DeFoe and Evers are each one shy of a limit, so they’ll be doing all they can to catch that fifth bass. After that, though, they each might rest their best areas in the hopes they’ll recharge and produce more bass tomorrow. And if those areas are small, I wouldn’t be surprised to see the two just sit on them and not fish, but keep other competitors away. They knew it would be tough today, and they’re well on their way to the semifinals unless several other all stars can make a jump.
Kevin VanDam is the picture of concentration as he cranks a deep point on Lake Shelbyville, hunting for his first keeper. That concentration pays off as he catches a solid fish at the mouth of a cove. Kevin says the fish will go 2 3/4 pounds. I can tell from two long casts away that he's relieved to get rid of his goose egg.

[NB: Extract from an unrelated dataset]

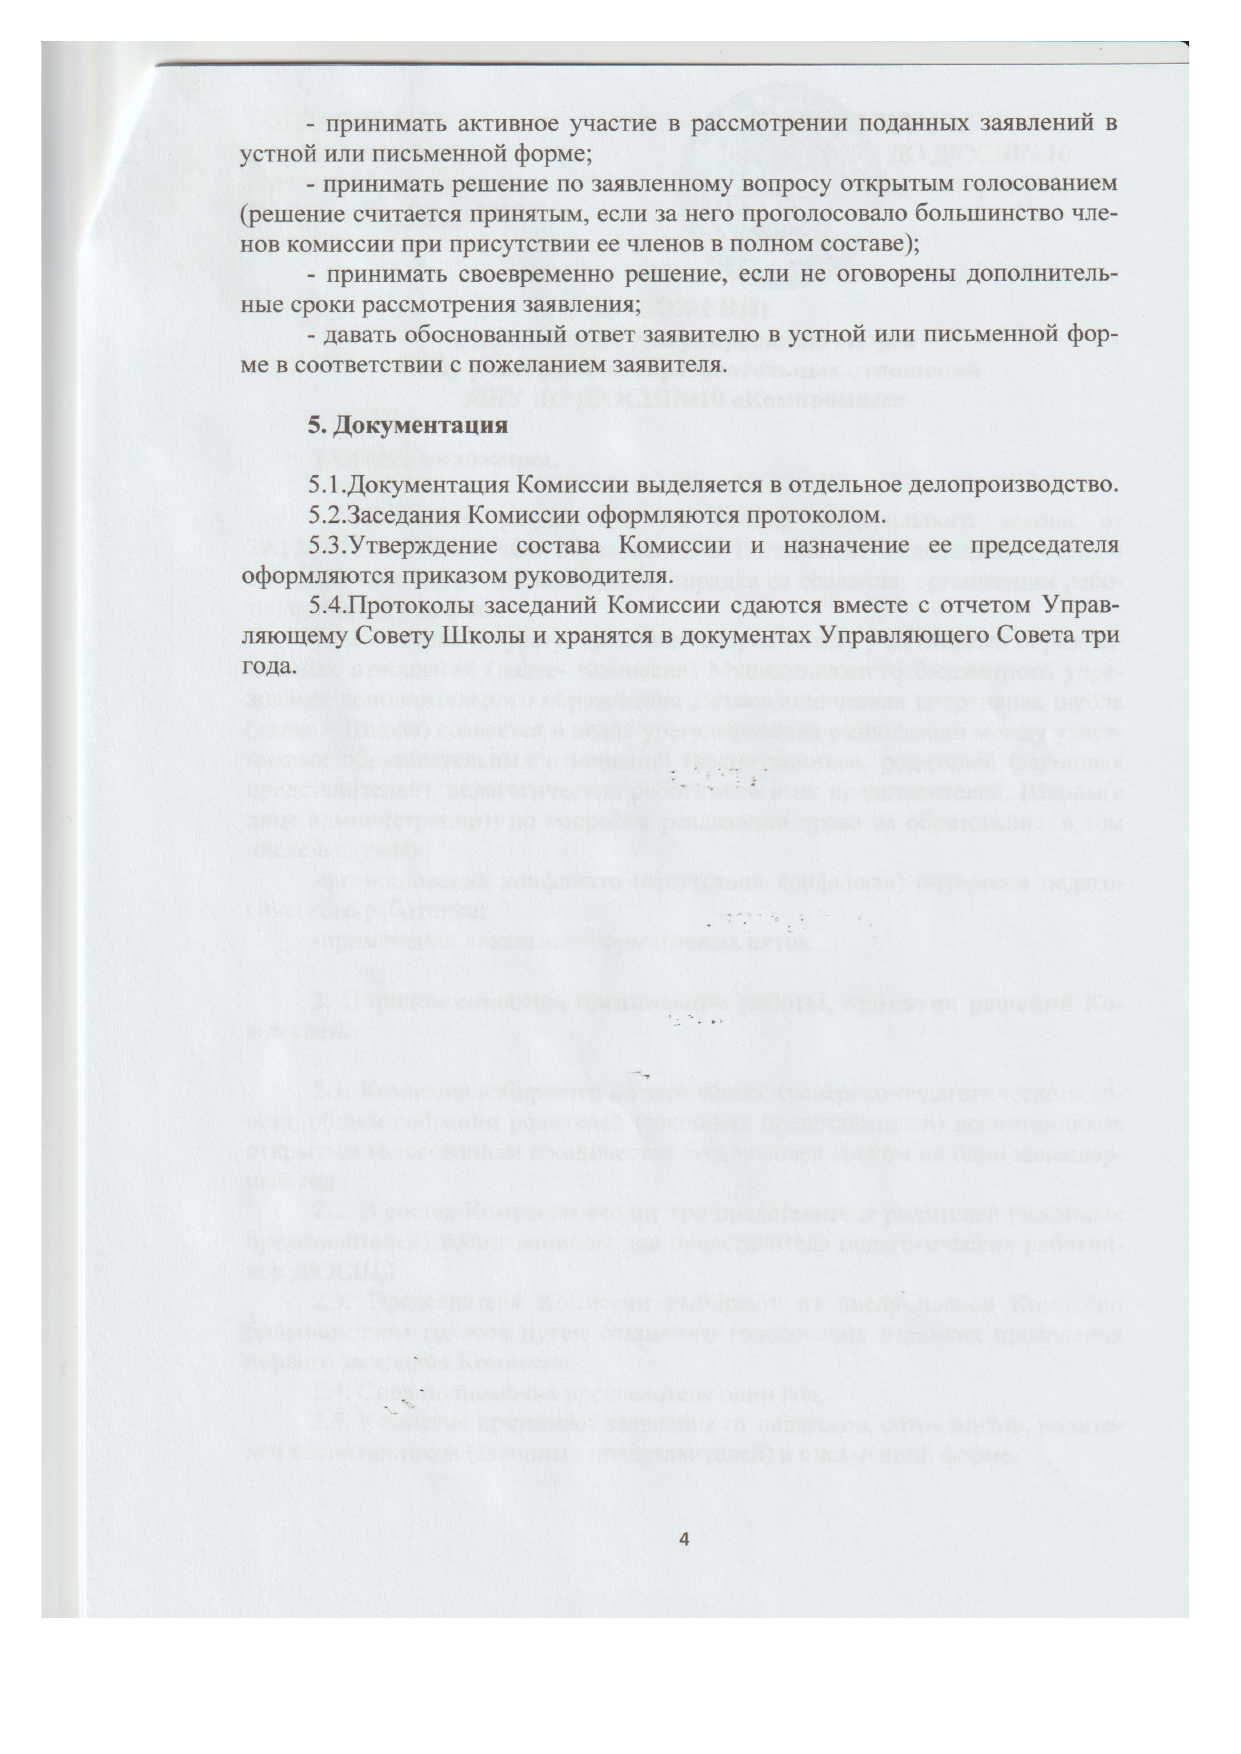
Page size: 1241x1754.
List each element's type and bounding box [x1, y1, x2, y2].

After Aaron Martens left his railroad bridge for parts unknown, Steve Bowman and I drove downlake to Opossum Cove, where KVD was rumored to be fishing. He had just left when he arrived, but we stopped for a chat and a few photos of Terry Scroggins. Scroggins told me at the briefing last night that the fishing is so tough at Shelbyville right now, "There'll probably be three or four guys who zero tomorrow. And I'm likely to be one of them." Fortunately for him, the second part of that prediction isn't going to prove true. He had two bites this morning, one of them a keeper.

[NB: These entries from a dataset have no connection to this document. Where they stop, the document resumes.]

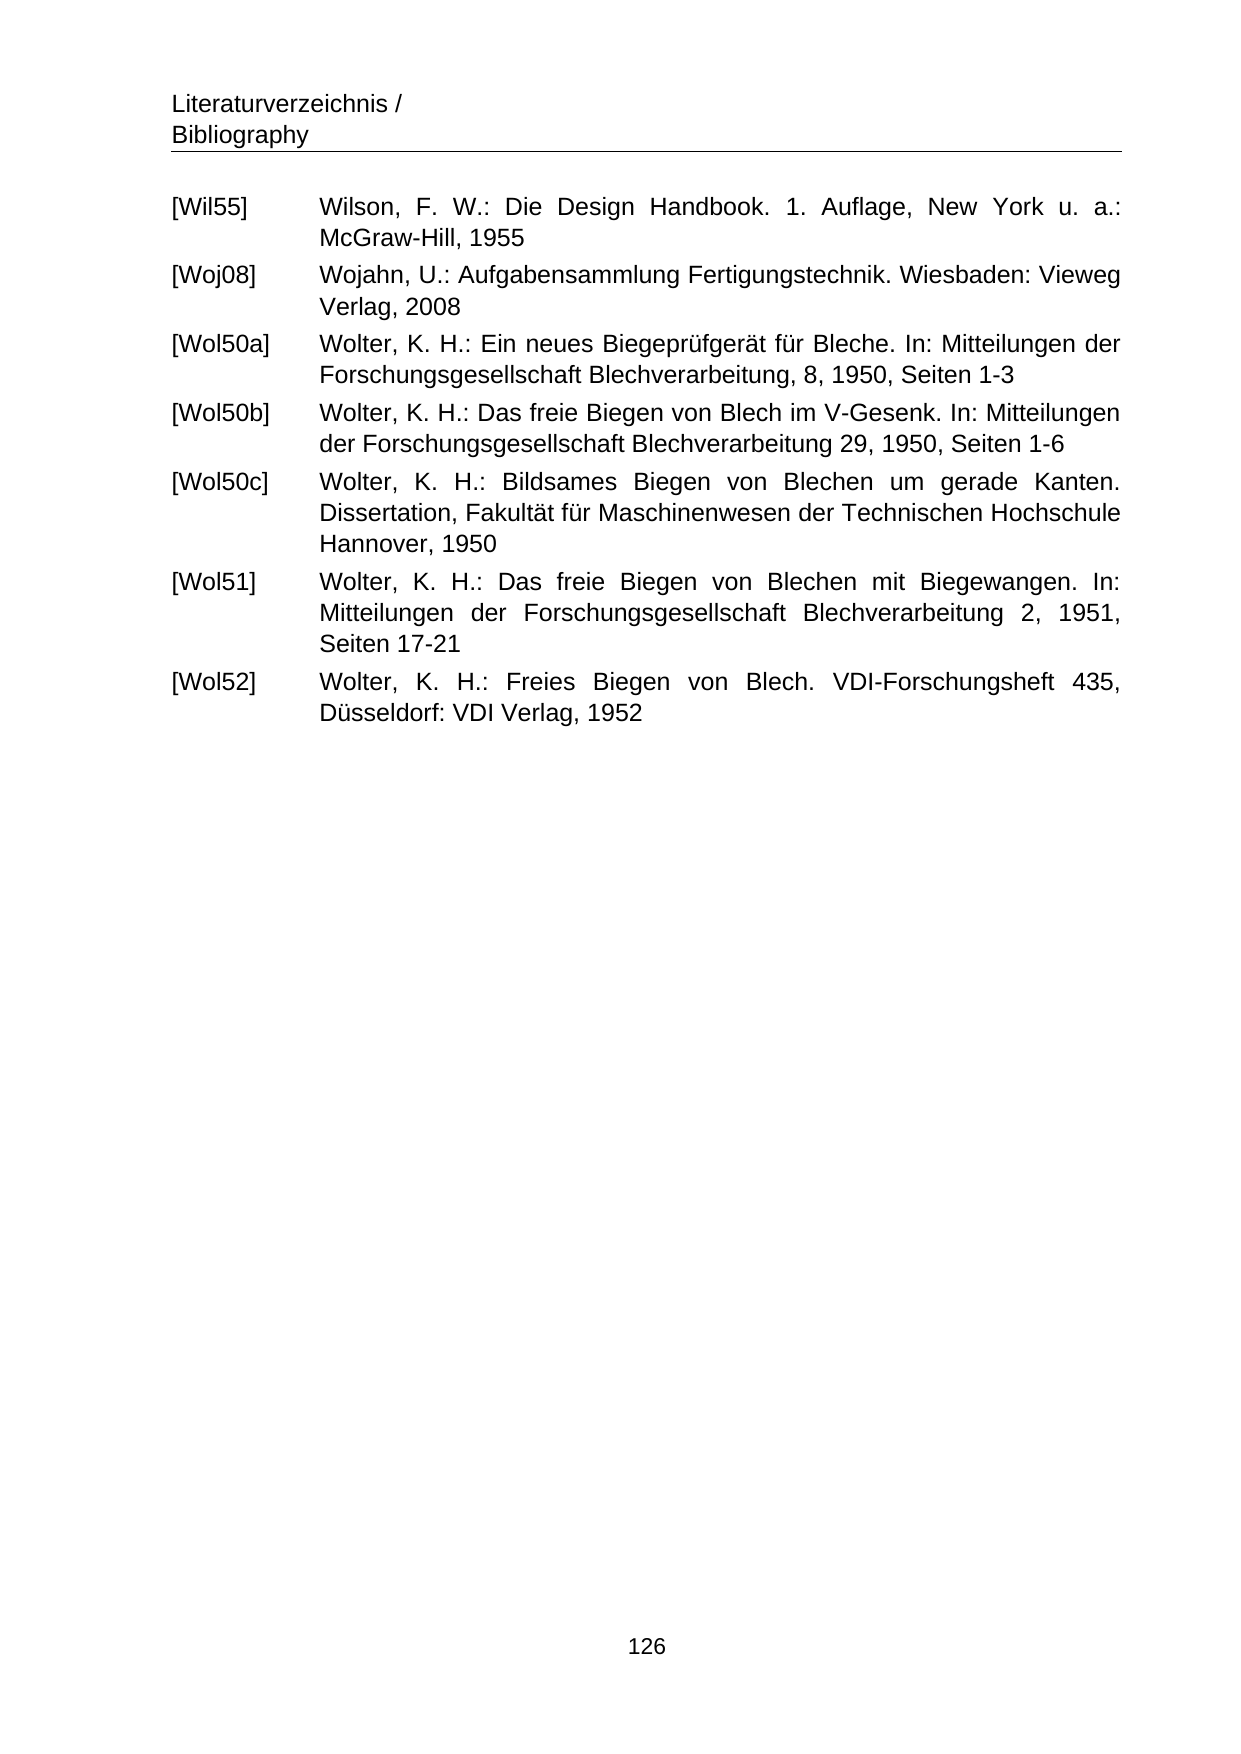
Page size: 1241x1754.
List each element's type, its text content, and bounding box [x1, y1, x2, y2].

text [Wil55] Wilson, F. W.: Die Design Handbook. 1. Auflage, New York u. a.: McGraw-Hill, 1955 [171, 189, 1122, 251]
text [Woj08] Wojahn, U.: Aufgabensammlung Fertigungstechnik. Wiesbaden: Vieweg Verlag, 2008 [171, 258, 1122, 320]
text [Wol52] Wolter, K. H.: Freies Biegen von Blech. VDI-Forschungsheft 435, Düsseldorf: VDI Verlag, 1952 [171, 664, 1122, 726]
text [Wol50c] Wolter, K. H.: Bildsames Biegen von Blechen um gerade Kanten. Dissertation, Fakultät für Maschinenwesen der Technischen Hochschule Hannover, 1950 [171, 464, 1122, 558]
text [Wol50a] Wolter, K. H.: Ein neues Biegeprüfgerät für Bleche. In: Mitteilungen der Forschungsgesellschaft Blechverarbeitung, 8, 1950, Seiten 1-3 [171, 326, 1122, 389]
text [Wol50b] Wolter, K. H.: Das freie Biegen von Blech im V-Gesenk. In: Mitteilungen der Forschungsgesellschaft Blechverarbeitung 29, 1950, Seiten 1-6 [171, 395, 1122, 458]
text [Wol51] Wolter, K. H.: Das freie Biegen von Blechen mit Biegewangen. In: Mitteilungen der Forschungsgesellschaft Blechverarbeitung 2, 1951, Seiten 17-21 [171, 564, 1122, 658]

Scroggins left and VanDam roared by, so we pulled into his wake and chased him several miles back uplake to the point where he's now cranking. Ten casts later he caught that heavy (comparatively speaking) bass. He immediately thanked Bowman for bringing him good luck. That lone fish should move him up the leaderboard. VanDam just now skiied in a non-keeper. He's definitely around fish. Whether there are more 14-inchers to be caught, we'll stick around to see.
We've just witnessed our first fish catch; unfortunately for Edwin Evers, it was short. But it was a bass!
Observers are talking of big muskies, pike, walleye and crappie, but the consensus on bass is that this lake can be fickle.
Evers is working the exact same waters Faircloth did less than an hour ago. Maybe he can make it pay off.